* [Data supplied]:

Start of Block

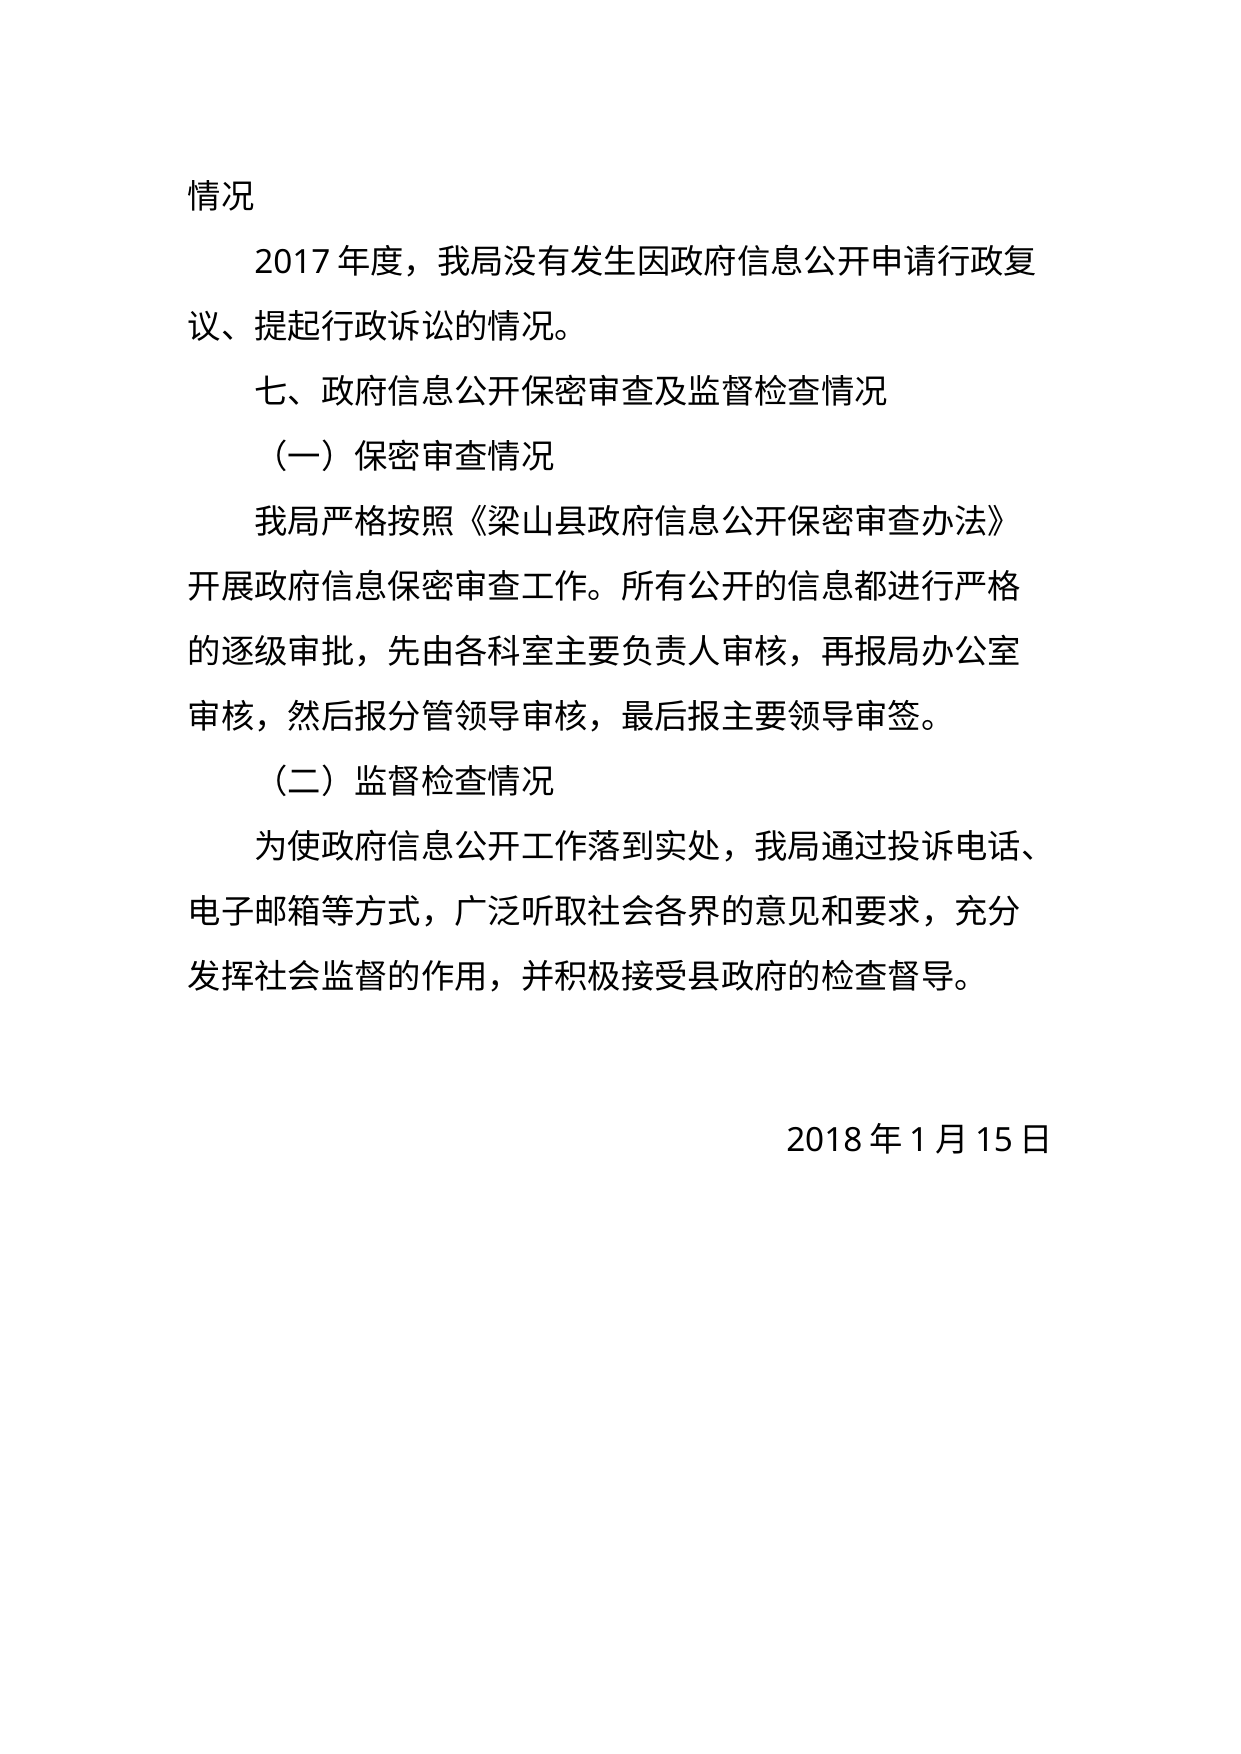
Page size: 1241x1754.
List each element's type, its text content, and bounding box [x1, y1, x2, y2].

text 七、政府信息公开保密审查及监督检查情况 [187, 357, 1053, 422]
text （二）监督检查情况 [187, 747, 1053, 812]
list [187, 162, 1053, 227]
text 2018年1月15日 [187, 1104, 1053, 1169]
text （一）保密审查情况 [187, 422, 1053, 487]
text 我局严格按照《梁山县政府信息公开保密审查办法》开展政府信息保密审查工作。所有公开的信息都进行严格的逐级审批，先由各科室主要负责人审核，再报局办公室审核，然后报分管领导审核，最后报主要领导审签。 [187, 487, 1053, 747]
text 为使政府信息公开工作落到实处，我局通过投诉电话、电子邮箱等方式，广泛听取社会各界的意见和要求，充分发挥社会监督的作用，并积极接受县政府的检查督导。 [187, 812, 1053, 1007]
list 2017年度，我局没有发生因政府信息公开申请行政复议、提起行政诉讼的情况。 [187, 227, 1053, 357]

End of Block
Start of Block

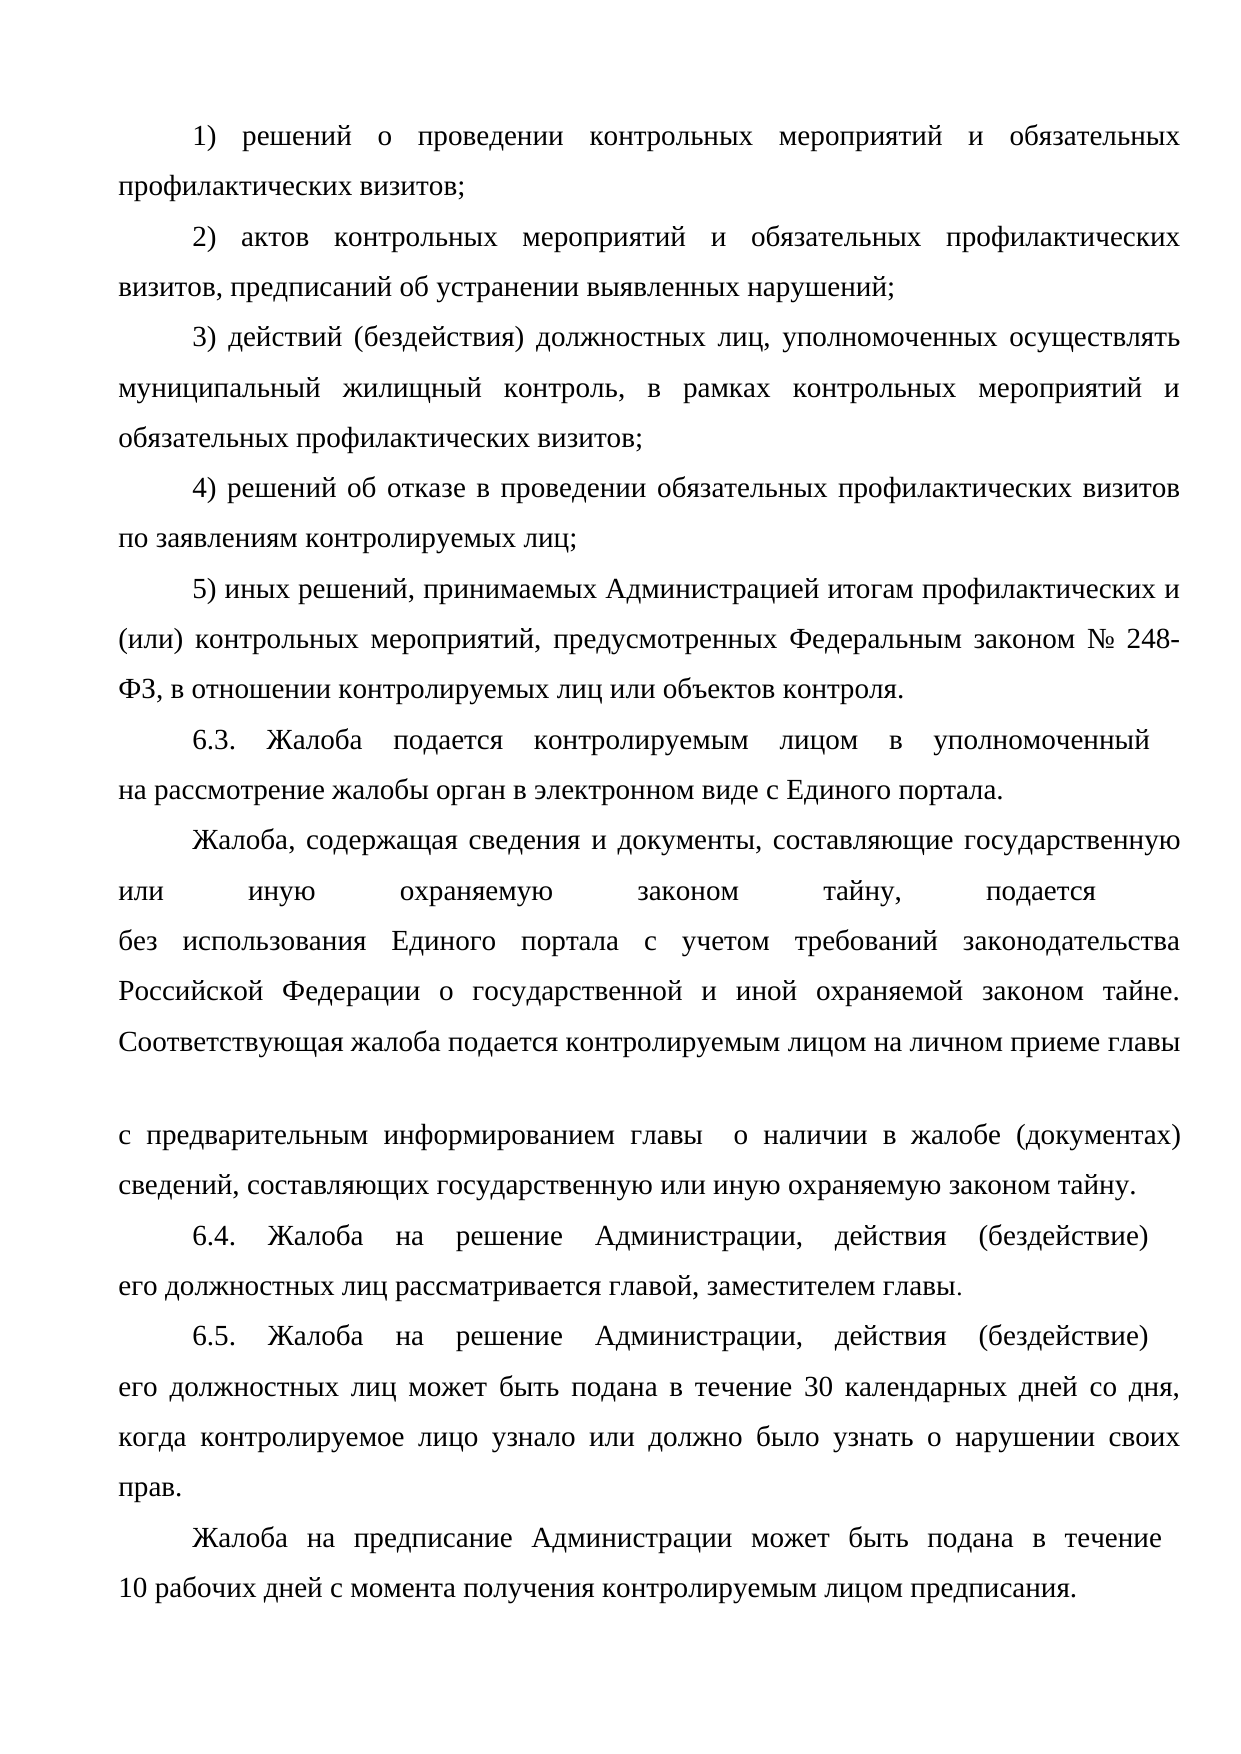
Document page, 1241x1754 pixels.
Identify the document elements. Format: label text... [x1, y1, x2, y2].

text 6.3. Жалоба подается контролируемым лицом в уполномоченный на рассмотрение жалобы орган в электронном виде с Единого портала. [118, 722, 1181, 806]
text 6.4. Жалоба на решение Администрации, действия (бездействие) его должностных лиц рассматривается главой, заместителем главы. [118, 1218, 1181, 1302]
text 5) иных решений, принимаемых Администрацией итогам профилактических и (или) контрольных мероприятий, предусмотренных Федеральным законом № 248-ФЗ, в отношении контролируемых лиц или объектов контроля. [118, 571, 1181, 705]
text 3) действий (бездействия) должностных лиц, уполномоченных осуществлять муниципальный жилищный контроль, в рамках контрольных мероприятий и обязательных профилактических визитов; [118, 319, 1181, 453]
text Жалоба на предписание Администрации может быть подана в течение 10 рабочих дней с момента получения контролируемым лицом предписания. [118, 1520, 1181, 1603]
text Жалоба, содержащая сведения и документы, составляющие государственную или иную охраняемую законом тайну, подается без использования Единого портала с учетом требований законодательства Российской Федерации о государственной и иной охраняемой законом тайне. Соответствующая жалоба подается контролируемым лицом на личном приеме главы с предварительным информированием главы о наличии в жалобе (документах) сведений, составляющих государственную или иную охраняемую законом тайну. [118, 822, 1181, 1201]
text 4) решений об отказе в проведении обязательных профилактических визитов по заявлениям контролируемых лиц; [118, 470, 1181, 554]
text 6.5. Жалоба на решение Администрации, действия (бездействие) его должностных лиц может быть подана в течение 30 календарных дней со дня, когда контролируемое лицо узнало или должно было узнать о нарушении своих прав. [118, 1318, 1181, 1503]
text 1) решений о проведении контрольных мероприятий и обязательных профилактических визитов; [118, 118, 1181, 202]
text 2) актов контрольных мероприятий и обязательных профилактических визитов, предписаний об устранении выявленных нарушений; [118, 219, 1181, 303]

End of Block
Start of Block

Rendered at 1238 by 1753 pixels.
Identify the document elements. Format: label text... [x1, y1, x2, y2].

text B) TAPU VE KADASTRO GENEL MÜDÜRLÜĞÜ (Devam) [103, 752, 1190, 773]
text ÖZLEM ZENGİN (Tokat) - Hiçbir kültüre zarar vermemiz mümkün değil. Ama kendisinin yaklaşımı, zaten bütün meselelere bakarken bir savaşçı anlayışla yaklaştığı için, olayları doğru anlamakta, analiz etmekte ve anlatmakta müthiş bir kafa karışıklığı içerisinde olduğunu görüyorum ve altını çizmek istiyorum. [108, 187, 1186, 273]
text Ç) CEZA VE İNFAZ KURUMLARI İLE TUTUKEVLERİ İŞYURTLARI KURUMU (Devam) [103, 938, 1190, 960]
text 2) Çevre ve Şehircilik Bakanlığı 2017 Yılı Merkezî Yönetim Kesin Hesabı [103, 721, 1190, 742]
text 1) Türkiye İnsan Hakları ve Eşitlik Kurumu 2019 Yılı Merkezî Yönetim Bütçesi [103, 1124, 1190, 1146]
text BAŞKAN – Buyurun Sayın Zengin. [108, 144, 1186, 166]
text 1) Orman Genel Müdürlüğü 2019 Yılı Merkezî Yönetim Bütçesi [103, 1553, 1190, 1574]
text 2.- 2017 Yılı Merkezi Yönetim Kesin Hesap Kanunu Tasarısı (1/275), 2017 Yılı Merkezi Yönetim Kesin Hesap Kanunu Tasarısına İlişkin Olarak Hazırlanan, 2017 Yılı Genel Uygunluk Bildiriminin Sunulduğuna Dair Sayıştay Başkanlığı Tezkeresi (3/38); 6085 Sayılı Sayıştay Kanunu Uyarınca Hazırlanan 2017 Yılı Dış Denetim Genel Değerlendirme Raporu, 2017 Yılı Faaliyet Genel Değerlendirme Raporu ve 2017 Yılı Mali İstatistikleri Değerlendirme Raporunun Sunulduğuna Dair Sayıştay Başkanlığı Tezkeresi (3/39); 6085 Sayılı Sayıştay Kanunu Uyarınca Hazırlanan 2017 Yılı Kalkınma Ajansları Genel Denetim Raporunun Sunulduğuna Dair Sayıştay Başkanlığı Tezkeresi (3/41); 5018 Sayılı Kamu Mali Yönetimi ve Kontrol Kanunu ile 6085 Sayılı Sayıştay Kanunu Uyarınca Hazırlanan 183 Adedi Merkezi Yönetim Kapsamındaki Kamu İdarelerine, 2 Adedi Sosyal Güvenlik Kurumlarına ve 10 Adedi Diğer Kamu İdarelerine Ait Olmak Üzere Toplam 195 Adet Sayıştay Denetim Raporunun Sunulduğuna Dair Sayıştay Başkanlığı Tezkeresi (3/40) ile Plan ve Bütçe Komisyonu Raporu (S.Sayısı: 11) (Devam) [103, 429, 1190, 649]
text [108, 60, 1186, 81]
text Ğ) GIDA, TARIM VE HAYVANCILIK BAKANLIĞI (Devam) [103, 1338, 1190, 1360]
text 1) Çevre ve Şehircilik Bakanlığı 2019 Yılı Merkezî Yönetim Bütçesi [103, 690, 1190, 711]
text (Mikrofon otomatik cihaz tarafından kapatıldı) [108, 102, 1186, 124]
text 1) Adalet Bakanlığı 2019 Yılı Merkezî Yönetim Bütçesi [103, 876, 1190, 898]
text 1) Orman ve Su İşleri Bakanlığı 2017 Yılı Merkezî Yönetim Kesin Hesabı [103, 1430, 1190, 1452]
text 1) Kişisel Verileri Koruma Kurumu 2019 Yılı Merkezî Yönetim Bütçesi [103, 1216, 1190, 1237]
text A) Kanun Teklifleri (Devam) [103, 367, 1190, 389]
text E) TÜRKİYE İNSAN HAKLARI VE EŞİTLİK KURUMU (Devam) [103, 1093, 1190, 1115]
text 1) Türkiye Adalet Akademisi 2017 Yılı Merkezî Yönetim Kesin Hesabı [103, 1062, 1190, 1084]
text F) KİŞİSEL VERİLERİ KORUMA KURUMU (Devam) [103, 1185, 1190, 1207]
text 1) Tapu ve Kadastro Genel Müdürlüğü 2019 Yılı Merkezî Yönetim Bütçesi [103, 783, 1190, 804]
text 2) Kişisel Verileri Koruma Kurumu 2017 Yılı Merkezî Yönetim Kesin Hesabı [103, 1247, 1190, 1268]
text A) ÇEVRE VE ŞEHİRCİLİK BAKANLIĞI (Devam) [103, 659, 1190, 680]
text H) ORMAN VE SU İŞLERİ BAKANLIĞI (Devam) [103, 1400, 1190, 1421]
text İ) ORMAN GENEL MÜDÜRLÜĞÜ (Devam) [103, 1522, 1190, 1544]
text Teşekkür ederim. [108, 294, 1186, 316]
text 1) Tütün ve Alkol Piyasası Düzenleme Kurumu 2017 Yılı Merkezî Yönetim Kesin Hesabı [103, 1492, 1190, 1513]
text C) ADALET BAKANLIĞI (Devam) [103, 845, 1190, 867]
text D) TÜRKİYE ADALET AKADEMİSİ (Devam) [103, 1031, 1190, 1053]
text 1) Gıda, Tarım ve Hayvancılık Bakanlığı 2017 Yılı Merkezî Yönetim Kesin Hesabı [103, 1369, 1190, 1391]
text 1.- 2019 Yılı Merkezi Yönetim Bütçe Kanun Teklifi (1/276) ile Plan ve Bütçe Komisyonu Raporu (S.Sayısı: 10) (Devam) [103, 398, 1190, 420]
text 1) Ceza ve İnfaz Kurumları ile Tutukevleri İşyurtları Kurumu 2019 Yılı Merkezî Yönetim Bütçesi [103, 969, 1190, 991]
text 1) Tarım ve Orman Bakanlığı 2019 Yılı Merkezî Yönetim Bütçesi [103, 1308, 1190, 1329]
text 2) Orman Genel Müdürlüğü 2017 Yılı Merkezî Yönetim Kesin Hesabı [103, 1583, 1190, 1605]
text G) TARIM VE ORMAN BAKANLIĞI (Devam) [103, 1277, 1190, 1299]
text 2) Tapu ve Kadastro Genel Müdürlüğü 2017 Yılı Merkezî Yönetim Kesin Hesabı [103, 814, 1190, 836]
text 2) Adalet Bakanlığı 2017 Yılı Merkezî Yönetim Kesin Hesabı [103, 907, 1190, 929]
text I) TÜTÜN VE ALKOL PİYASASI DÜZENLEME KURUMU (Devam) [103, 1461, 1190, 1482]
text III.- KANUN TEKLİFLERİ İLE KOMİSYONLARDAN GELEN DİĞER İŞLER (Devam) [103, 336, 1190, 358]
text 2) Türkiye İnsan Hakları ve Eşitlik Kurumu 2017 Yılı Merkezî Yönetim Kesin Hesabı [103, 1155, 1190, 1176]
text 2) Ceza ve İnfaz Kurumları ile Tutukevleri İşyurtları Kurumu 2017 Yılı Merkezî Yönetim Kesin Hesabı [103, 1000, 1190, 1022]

End of Block

* [Task prompt]:
Within the entries, how many lines contain the word "pixels"? Answer with a number alone.

* [Solution for this exercise]:
2